Part Two of the book focuses on the exhumation of the three graves on Beechey Island and the autopsies performed on the exhumed bodies of the crewmen to further determine the cause of death. Each grave included a headstone which provided important details such as name, age and year of death and the graves were of Petty Officer John Torrington, Able-bodied Seaman John Hartnell and Royal Marine William Braine. Beattie had obtained exhumation and reburial permits from the government of the Northwest Territories, notification of permission from the Royal Canadian Mounted Police and clearance from the Chief Medical Officer. In the book, Beattie and Geiger provide extensive details on the investigation and autopsy work along with photographs of the bodies and the gravesite for later restoration. After careful exhumation, the bodies were shown to be remarkably well preserved, due to the surrounding permafrost, allowing for testing on preserved tissue. The autopsies determined that tuberculosis, scurvy and lead poisoning were large factors in the deaths of these men. Near the gravesite, Beattie had discovered a pile of tin cans, which was the storage for food on the Franklin expedition. Through forensic testing, the lead soldering found on the cans matched the lead found in the bodies, determining that lead from the cans had contaminated the food supply and caused the deaths of many in the Franklin expedition. There is a portion of the book in which Beattie and Geiger use the evidence to theoretically reconstruct the final hours of the three Franklin crewmen in a way they believe may have happened as well as theoretical descriptions of how the burial processes transpired on Beechey Island in 1846.

== Reception ==
Frozen in Time: The Fate of the Franklin Expedition became a bestseller in the United Kingdom, Canada and Germany and was published in seven countries. Roy Herbert of New Scientist states "The account of the Franklin voyage and its aftermath and then the account of the recent exhumations and autopsies- are enthralling". Peter Gorner of the Chicago Tribune described it as "Chilling...The scientists' exhumations, autopsies and reburials-replete with haunting photos- will keep you up nights turning pages". Jacket blurbs were provided by Margaret Atwood, who described the research as "A remarkable piece of forensic deduction", and by William S. Burroughs who called the book "A cautionary tale of scholarly merit."

== Cultural references ==
Frozen in Time: The Fate of the Franklin Expedition has inspired a number of writers, including Margaret Atwood in her short story "The Age of Lead" from Wilderness Tips as well as in her Strange Things: The Malevolent North in Canadian Literature collection story Concerning Franklin and His Gallant Crew.
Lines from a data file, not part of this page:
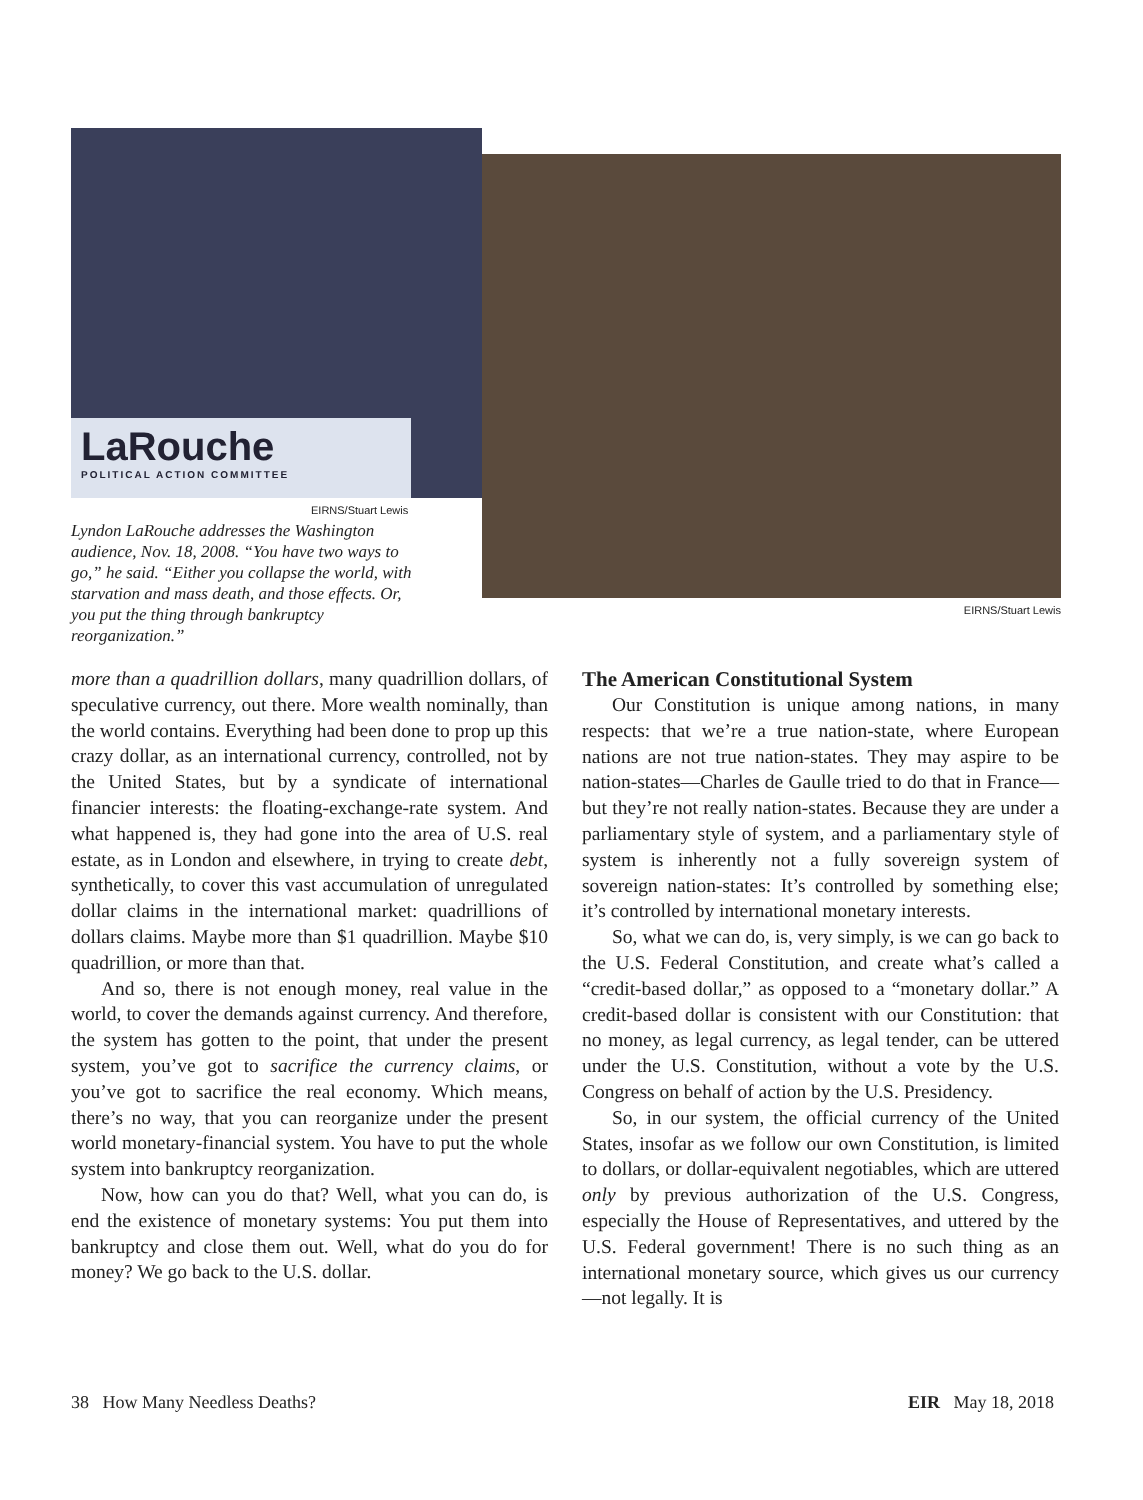LaRouche
POLITICAL ACTION COMMITTEE
EIRNS/Stuart Lewis
Lyndon LaRouche addresses the Washington audience, Nov. 18, 2008. “You have two ways to go,” he said. “Either you collapse the world, with starvation and mass death, and those effects. Or, you put the thing through bankruptcy reorganization.”
EIRNS/Stuart Lewis
more than a quadrillion dollars, many quadrillion dollars, of speculative currency, out there. More wealth nominally, than the world contains. Everything had been done to prop up this crazy dollar, as an international currency, controlled, not by the United States, but by a syndicate of international financier interests: the floating-exchange-rate system. And what happened is, they had gone into the area of U.S. real estate, as in London and elsewhere, in trying to create debt, synthetically, to cover this vast accumulation of unregulated dollar claims in the international market: quadrillions of dollars claims. Maybe more than $1 quadrillion. Maybe $10 quadrillion, or more than that.
And so, there is not enough money, real value in the world, to cover the demands against currency. And therefore, the system has gotten to the point, that under the present system, you’ve got to sacrifice the currency claims, or you’ve got to sacrifice the real economy. Which means, there’s no way, that you can reorganize under the present world monetary-financial system. You have to put the whole system into bankruptcy reorganization.
Now, how can you do that? Well, what you can do, is end the existence of monetary systems: You put them into bankruptcy and close them out. Well, what do you do for money? We go back to the U.S. dollar.
The American Constitutional System
Our Constitution is unique among nations, in many respects: that we’re a true nation-state, where European nations are not true nation-states. They may aspire to be nation-states—Charles de Gaulle tried to do that in France—but they’re not really nation-states. Because they are under a parliamentary style of system, and a parliamentary style of system is inherently not a fully sovereign system of sovereign nation-states: It’s controlled by something else; it’s controlled by international monetary interests.
So, what we can do, is, very simply, is we can go back to the U.S. Federal Constitution, and create what’s called a “credit-based dollar,” as opposed to a “monetary dollar.” A credit-based dollar is consistent with our Constitution: that no money, as legal currency, as legal tender, can be uttered under the U.S. Constitution, without a vote by the U.S. Congress on behalf of action by the U.S. Presidency.
So, in our system, the official currency of the United States, insofar as we follow our own Constitution, is limited to dollars, or dollar-equivalent negotiables, which are uttered only by previous authorization of the U.S. Congress, especially the House of Representatives, and uttered by the U.S. Federal government! There is no such thing as an international monetary source, which gives us our currency—not legally. It is
38 How Many Needless Deaths? EIR May 18, 2018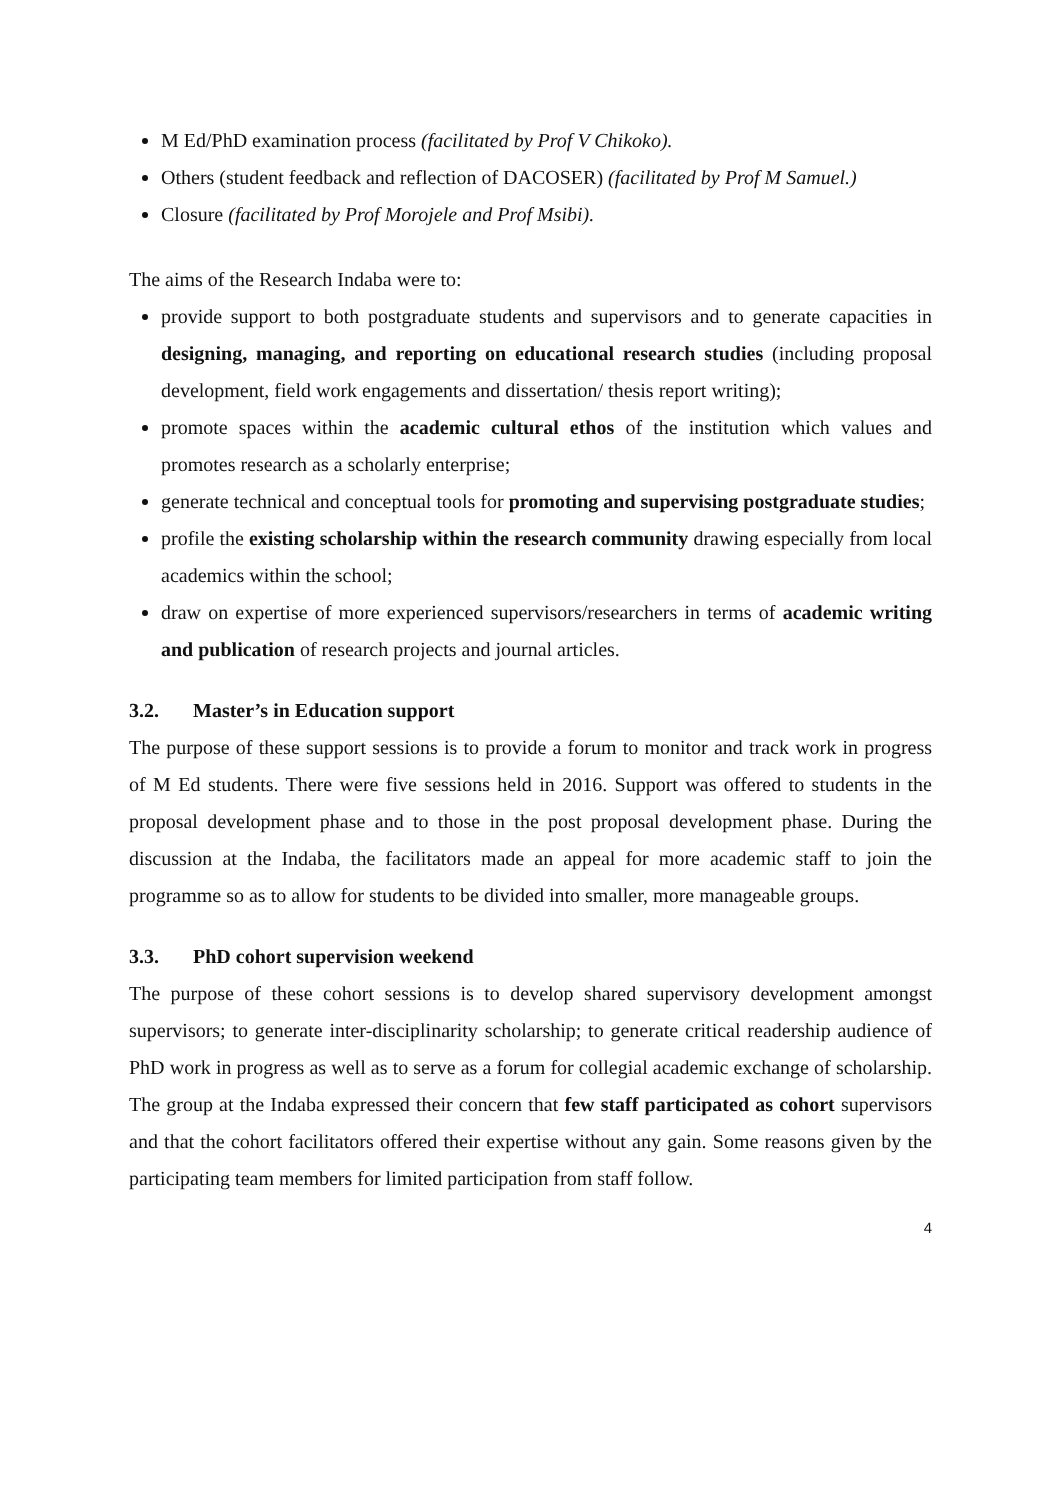M Ed/PhD examination process (facilitated by Prof V Chikoko).
Others (student feedback and reflection of DACOSER) (facilitated by Prof M Samuel.)
Closure (facilitated by Prof Morojele and Prof Msibi).
The aims of the Research Indaba were to:
provide support to both postgraduate students and supervisors and to generate capacities in designing, managing, and reporting on educational research studies (including proposal development, field work engagements and dissertation/ thesis report writing);
promote spaces within the academic cultural ethos of the institution which values and promotes research as a scholarly enterprise;
generate technical and conceptual tools for promoting and supervising postgraduate studies;
profile the existing scholarship within the research community drawing especially from local academics within the school;
draw on expertise of more experienced supervisors/researchers in terms of academic writing and publication of research projects and journal articles.
3.2. Master’s in Education support
The purpose of these support sessions is to provide a forum to monitor and track work in progress of M Ed students. There were five sessions held in 2016. Support was offered to students in the proposal development phase and to those in the post proposal development phase. During the discussion at the Indaba, the facilitators made an appeal for more academic staff to join the programme so as to allow for students to be divided into smaller, more manageable groups.
3.3. PhD cohort supervision weekend
The purpose of these cohort sessions is to develop shared supervisory development amongst supervisors; to generate inter-disciplinarity scholarship; to generate critical readership audience of PhD work in progress as well as to serve as a forum for collegial academic exchange of scholarship. The group at the Indaba expressed their concern that few staff participated as cohort supervisors and that the cohort facilitators offered their expertise without any gain. Some reasons given by the participating team members for limited participation from staff follow.
4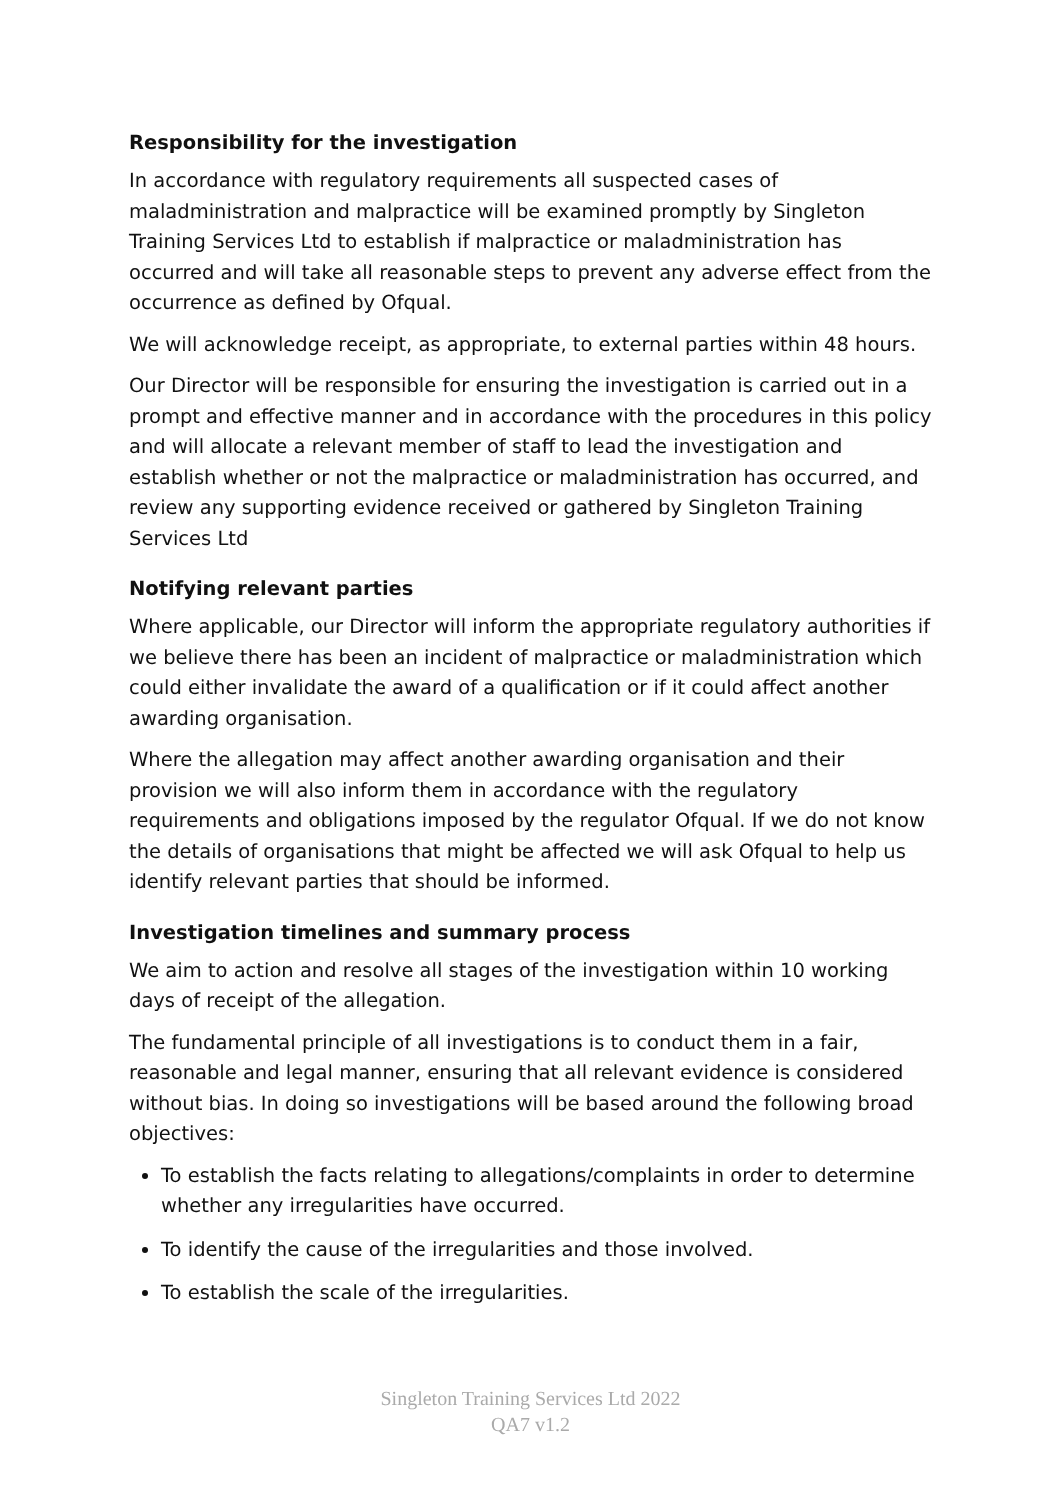Responsibility for the investigation
In accordance with regulatory requirements all suspected cases of maladministration and malpractice will be examined promptly by Singleton Training Services Ltd to establish if malpractice or maladministration has occurred and will take all reasonable steps to prevent any adverse effect from the occurrence as defined by Ofqual.
We will acknowledge receipt, as appropriate, to external parties within 48 hours.
Our Director will be responsible for ensuring the investigation is carried out in a prompt and effective manner and in accordance with the procedures in this policy and will allocate a relevant member of staff to lead the investigation and establish whether or not the malpractice or maladministration has occurred, and review any supporting evidence received or gathered by Singleton Training Services Ltd
Notifying relevant parties
Where applicable, our Director will inform the appropriate regulatory authorities if we believe there has been an incident of malpractice or maladministration which could either invalidate the award of a qualification or if it could affect another awarding organisation.
Where the allegation may affect another awarding organisation and their provision we will also inform them in accordance with the regulatory requirements and obligations imposed by the regulator Ofqual. If we do not know the details of organisations that might be affected we will ask Ofqual to help us identify relevant parties that should be informed.
Investigation timelines and summary process
We aim to action and resolve all stages of the investigation within 10 working days of receipt of the allegation.
The fundamental principle of all investigations is to conduct them in a fair, reasonable and legal manner, ensuring that all relevant evidence is considered without bias. In doing so investigations will be based around the following broad objectives:
To establish the facts relating to allegations/complaints in order to determine whether any irregularities have occurred.
To identify the cause of the irregularities and those involved.
To establish the scale of the irregularities.
Singleton Training Services Ltd 2022
QA7 v1.2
Mordecai Richler referenced Frozen in Time in his novel Solomon Gursky Was Here. In addition, Frozen in Time has been cited as an influence for Dan Simmons' 2007 novel The Terror, which was adapted into AMC's television series of the same name. English actor and Monty Python member Michael Palin also referenced Frozen in Time, calling it "groundbreaking" in his Erebus: One Ship, Two Epic Voyages, and the Greatest Naval Mystery of All Time. Frozen in Time was also referenced in Elizabeth McGregor's The Ice Child.